Family problems, such as divorce, custody disputes, parental alcohol or drug abuse, or parental violence may increase the risk for suicide. Girls are also at a higher risk than boys.

Warning signs include expressing suicidal thoughts and making a plan to commit suicide. If your teen is showing any of these symptoms, call 911 or go to an emergency room for evaluation.


There are a variety of effective treatment approaches for youth suicide. These include CAST, a psychosocial intervention for suicidal behavior that has been shown to be effective in a variety of settings.

The treatment model also emphasizes building a positive therapeutic alliance. This requires a therapist to understand and work with the patient’s unique strengths and vulnerabilities in order to address their treatment needs.

Moreover, treatment should focus on prevention, which means developing a plan to address any issues that are causing the adolescent to have suicidal thoughts or attempt suicide.
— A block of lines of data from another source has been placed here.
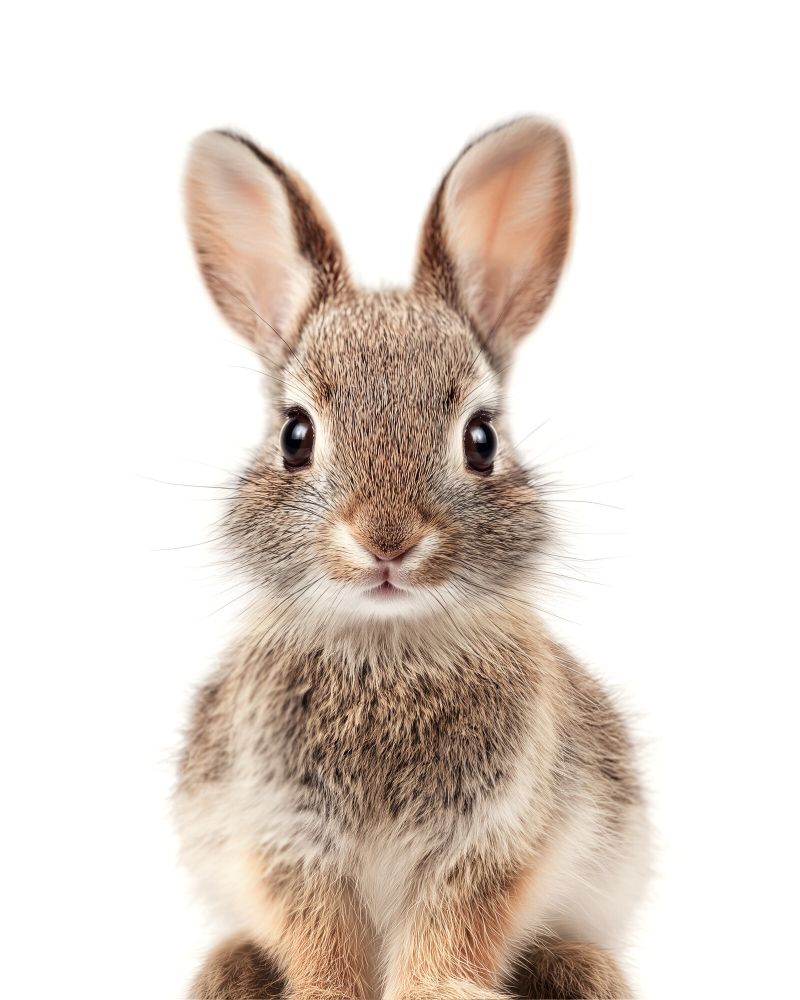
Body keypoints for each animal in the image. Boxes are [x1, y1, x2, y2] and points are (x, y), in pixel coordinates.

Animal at [175, 118, 651, 1000]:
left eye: (481, 439)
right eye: (295, 434)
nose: (387, 539)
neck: (388, 646)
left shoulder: (490, 839)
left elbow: (452, 927)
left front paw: (439, 991)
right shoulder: (288, 836)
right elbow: (319, 933)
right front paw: (327, 994)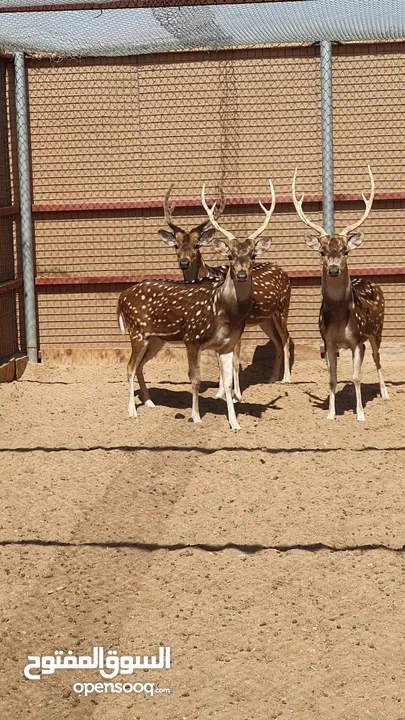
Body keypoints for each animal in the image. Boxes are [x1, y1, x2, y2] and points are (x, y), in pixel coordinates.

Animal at [117, 181, 274, 428]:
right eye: (229, 256)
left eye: (252, 256)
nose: (241, 275)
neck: (224, 311)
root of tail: (121, 296)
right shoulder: (192, 338)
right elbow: (196, 379)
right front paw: (196, 417)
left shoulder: (227, 344)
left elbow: (227, 383)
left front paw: (235, 423)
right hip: (137, 332)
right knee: (129, 366)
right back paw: (132, 411)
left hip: (156, 339)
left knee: (140, 365)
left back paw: (150, 402)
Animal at [158, 184, 290, 400]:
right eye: (176, 245)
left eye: (197, 245)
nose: (183, 262)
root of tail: (283, 271)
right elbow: (218, 356)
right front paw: (220, 393)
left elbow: (234, 360)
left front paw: (236, 394)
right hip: (265, 319)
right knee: (278, 342)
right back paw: (272, 379)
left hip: (283, 308)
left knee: (286, 339)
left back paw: (286, 378)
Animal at [292, 165, 386, 422]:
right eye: (322, 252)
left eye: (345, 251)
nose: (333, 269)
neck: (339, 319)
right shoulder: (329, 342)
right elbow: (333, 379)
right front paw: (331, 414)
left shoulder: (357, 340)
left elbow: (356, 377)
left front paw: (360, 415)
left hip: (377, 330)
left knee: (377, 359)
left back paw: (385, 393)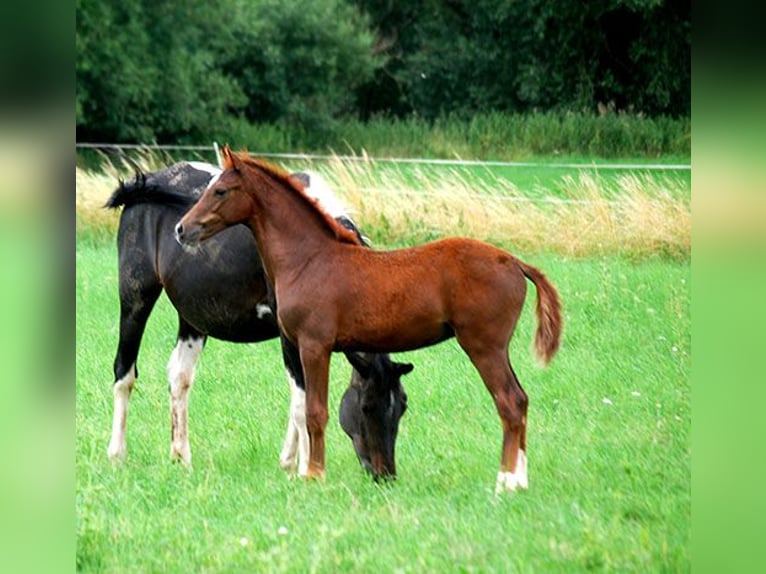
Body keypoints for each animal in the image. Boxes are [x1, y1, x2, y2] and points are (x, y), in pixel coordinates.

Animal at [104, 161, 413, 478]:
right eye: (366, 406)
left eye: (402, 406)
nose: (384, 474)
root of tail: (148, 180)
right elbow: (303, 403)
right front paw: (306, 469)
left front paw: (290, 463)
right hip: (135, 298)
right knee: (124, 373)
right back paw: (117, 454)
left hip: (193, 317)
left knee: (179, 376)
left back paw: (181, 457)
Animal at [175, 147, 563, 493]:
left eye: (221, 190)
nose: (182, 229)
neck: (309, 259)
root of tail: (514, 262)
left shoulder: (315, 346)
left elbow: (315, 411)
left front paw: (314, 475)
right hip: (498, 349)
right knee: (521, 400)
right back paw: (520, 481)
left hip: (484, 347)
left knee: (509, 402)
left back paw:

This is important for preventing further suicide attempts and saving lives.

A number of research studies have been conducted to determine what preventive factors are linked to reduced risk for suicidal behavior among youth. Several protective factors, such as family cohesion and social support, have been identified.


Youth suicide is a serious public health problem that affects all ages, and some groups are at higher risk than others. Among adolescents and young adults, males are more likely to die by suicide than females.

Gay, lesbian, bisexual, and transgender youth are also more likely to attempt suicide than their straight peers. The CDC estimates that every 100 minutes a teen commits suicide.

Suicide prevention programs can help reduce youth suicide rates by promoting healthy development and resilience. Universal suicide prevention programs aim to target whole populations of youth regardless of their individual risk factors. These programs focus on preventing youth suicide by developing supportive school environments that promote students’ well-being and by identifying and providing support for vulnerable youths.